Segment Open

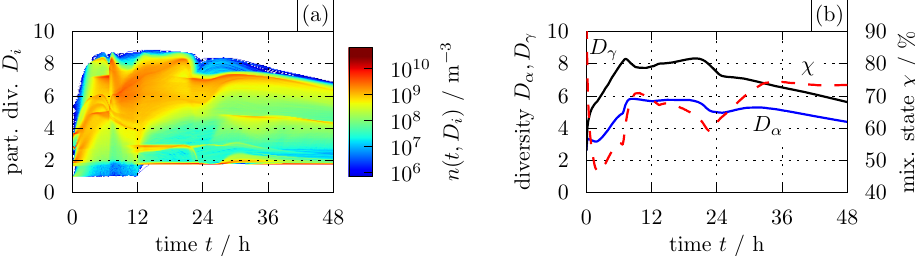
Fig. 8. Diversity and mixing state evolution for all particles in the urban plume case. (a) Distribution of per-particle diversity D i as a function of time. (b) Time series of average particle diversity D α , population diversity D γ , and the mixing state index χ .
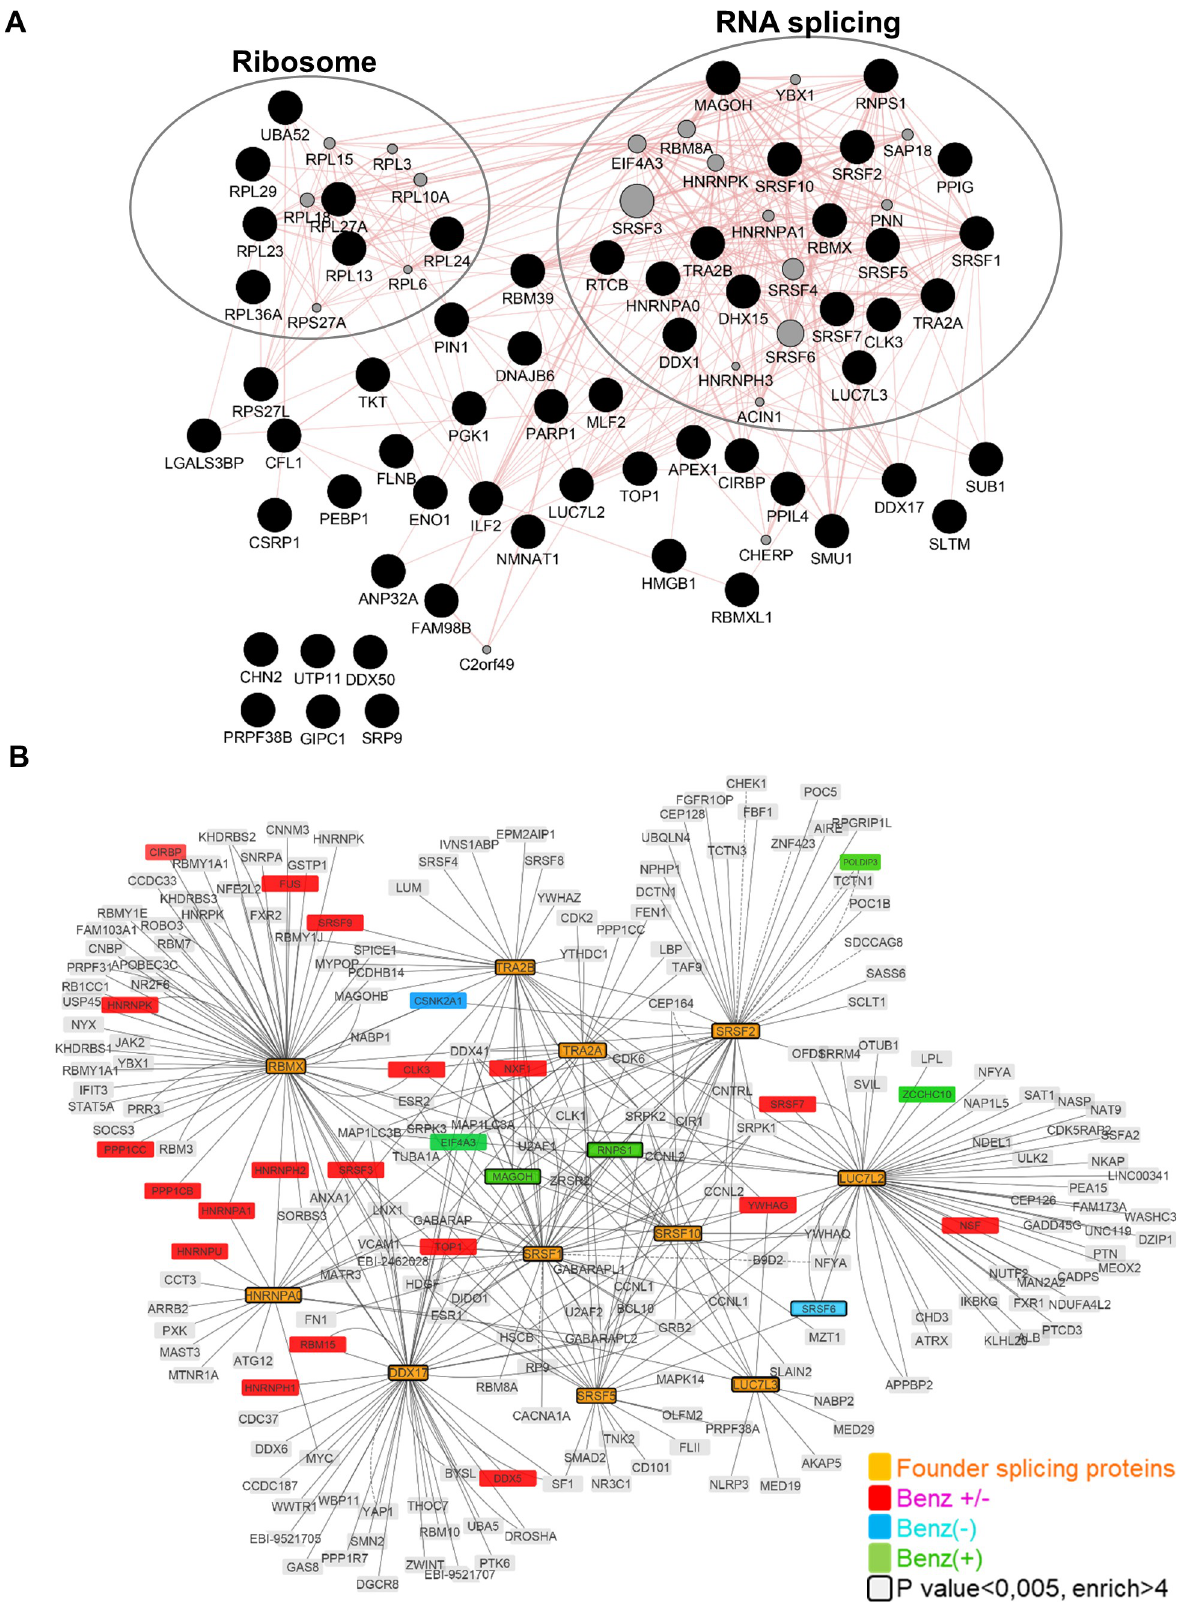
Fig 2. HBc nuclear interactome. (A) Proteins significantly associated to HBc in the presence of Benzonase were analyzed using the Genemania plugin in Cytoscape (3.7.1). Red lines indicate known physical interactions. Missing nodes are indicated by grey circles. (B) Interaction network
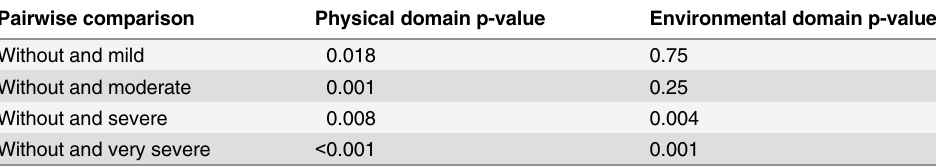
Table 3. Pairwise comparison of the SALSA categories by the physical and environmental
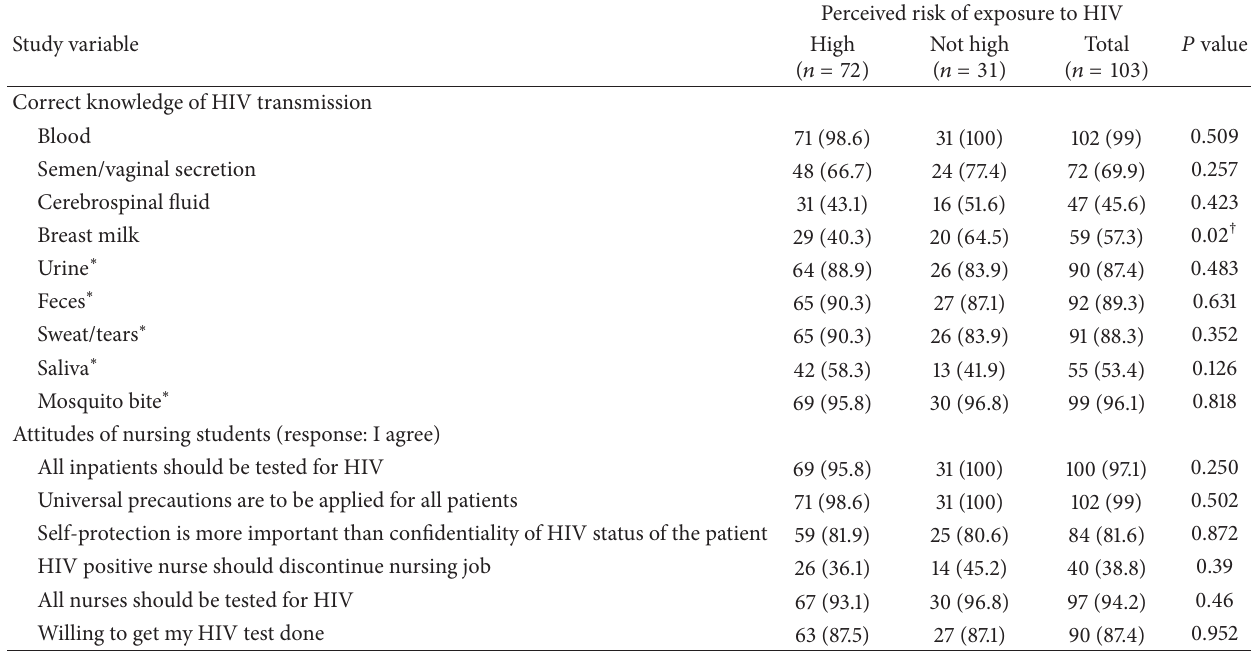
Table 1: Correct knowledge of HIV transmission and attitudes of nursing students according to their perceived risk of exposure to HIV in nursing profession.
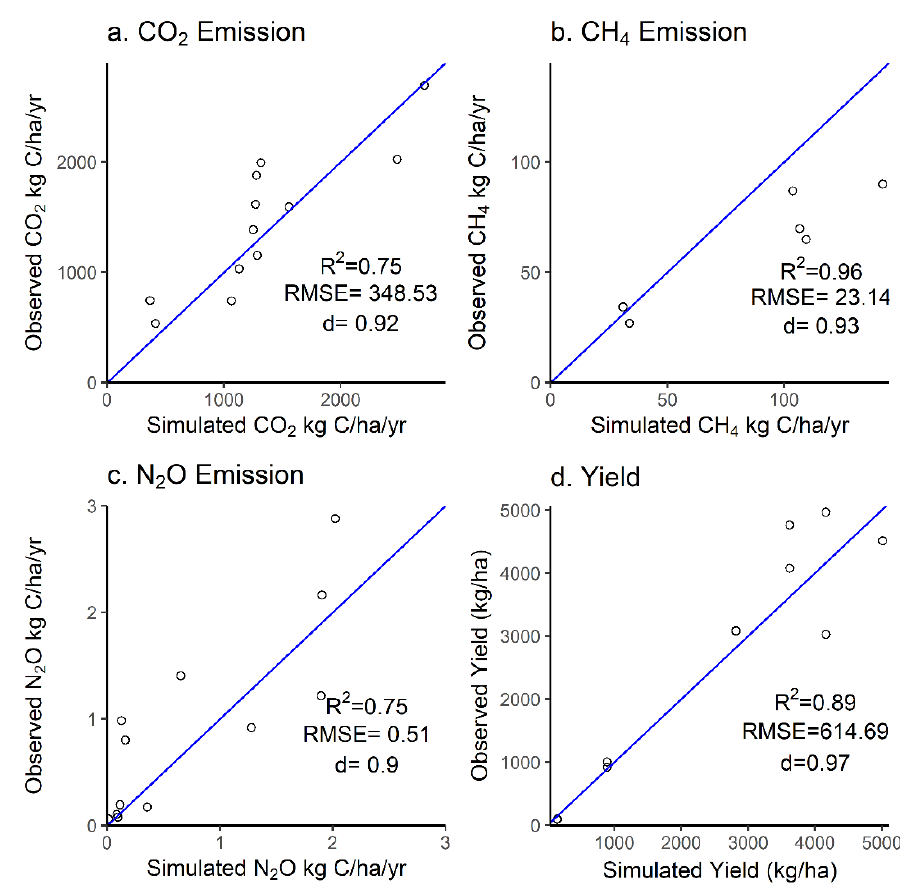
Figure 5. Observed and simulated seasonal ( a ) CO 2 , ( b ) CH 4 , and ( c ) N 2 O emissions and ( d ) crop yields under the different cropping systems and fertilizations from 2012 to 2014.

Segment Closed

:: Aim of the task ::
Only one part of the material above is wanted: the lines from the one with "Fig 2. HBc nuclear" up to and including the one with "Table 1: Correct". Please copy them exactly, pictures left out.

:: Task output ::
Fig 2. HBc nuclear interactome. (A) Proteins significantly associated to HBc in the presence of Benzonase were analyzed using the Genemania plugin in Cytoscape (3.7.1). Red lines indicate known physical interactions. Missing nodes are indicated by grey circles. (B) Interaction network
Table 3. Pairwise comparison of the SALSA categories by the physical and environmental
Table 1: Correct knowledge of HIV transmission and attitudes of nursing students according to their perceived risk of exposure to HIV in nursing profession.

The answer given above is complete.